PROBLEM DETAILS
Whenever a line in the data contains "size", show that line.

(Beginning of MATERIAL FOR THIS TASK)

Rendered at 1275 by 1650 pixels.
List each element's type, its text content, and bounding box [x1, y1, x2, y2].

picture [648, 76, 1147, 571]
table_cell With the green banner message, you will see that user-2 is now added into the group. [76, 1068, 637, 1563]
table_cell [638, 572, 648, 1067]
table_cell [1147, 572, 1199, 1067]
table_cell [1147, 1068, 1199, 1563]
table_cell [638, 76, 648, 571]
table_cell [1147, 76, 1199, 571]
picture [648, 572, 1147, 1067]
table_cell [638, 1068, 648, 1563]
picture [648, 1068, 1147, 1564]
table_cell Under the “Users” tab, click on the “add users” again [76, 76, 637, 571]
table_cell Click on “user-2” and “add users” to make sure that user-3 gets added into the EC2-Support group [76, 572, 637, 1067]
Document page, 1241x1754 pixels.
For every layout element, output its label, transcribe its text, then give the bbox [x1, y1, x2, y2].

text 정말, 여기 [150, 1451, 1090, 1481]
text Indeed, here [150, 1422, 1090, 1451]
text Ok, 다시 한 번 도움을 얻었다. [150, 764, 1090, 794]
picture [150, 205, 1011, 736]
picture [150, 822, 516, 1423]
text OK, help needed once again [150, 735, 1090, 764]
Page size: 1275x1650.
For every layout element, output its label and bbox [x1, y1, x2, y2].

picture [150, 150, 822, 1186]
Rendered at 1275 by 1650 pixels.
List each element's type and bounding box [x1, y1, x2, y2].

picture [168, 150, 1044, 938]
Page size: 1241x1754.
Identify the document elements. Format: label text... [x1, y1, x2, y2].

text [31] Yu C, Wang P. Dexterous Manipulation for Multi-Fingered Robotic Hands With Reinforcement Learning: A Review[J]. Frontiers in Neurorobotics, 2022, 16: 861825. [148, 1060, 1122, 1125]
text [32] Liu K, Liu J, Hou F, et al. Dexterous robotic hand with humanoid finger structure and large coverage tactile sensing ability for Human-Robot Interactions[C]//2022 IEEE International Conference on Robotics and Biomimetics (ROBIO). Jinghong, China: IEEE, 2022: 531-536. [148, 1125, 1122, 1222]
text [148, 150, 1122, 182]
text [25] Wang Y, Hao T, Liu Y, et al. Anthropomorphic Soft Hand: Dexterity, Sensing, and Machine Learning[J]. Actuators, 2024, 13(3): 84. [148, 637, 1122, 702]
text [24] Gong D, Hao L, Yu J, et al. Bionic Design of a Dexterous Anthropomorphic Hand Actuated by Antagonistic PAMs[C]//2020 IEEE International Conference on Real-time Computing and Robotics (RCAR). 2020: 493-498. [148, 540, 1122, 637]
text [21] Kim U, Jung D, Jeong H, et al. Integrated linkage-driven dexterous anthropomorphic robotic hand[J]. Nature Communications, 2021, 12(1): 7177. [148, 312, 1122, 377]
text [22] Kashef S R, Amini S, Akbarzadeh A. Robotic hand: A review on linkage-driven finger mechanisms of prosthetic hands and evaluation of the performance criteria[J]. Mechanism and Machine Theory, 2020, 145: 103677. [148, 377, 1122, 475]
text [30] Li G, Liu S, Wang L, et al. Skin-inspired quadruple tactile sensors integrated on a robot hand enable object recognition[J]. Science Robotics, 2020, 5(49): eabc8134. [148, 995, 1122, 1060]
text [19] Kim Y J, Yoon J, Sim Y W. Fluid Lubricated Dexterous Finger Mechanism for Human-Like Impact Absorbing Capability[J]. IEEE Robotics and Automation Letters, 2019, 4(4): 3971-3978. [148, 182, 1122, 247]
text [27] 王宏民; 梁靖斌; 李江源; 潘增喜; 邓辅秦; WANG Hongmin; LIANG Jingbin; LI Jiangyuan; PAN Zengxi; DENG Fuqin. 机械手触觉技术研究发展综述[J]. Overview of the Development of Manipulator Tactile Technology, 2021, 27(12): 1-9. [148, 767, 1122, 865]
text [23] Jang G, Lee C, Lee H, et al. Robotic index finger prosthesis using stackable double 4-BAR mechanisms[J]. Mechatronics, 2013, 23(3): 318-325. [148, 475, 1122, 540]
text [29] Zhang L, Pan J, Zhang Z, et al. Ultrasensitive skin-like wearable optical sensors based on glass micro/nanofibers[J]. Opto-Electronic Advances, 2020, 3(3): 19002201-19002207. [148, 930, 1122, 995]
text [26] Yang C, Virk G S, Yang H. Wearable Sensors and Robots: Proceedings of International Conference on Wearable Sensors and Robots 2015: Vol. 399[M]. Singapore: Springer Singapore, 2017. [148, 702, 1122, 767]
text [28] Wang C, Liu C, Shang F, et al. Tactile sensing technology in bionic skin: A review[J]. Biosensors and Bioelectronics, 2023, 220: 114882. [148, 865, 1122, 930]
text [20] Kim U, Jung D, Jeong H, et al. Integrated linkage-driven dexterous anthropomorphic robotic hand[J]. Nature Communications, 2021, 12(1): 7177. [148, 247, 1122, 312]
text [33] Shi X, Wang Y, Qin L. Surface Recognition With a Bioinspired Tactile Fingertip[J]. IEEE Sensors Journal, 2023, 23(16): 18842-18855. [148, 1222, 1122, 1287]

(End of MATERIAL FOR THIS TASK)

WRITTEN RESPONSE
Page size: 1275x1650.
Page size: 1241x1754.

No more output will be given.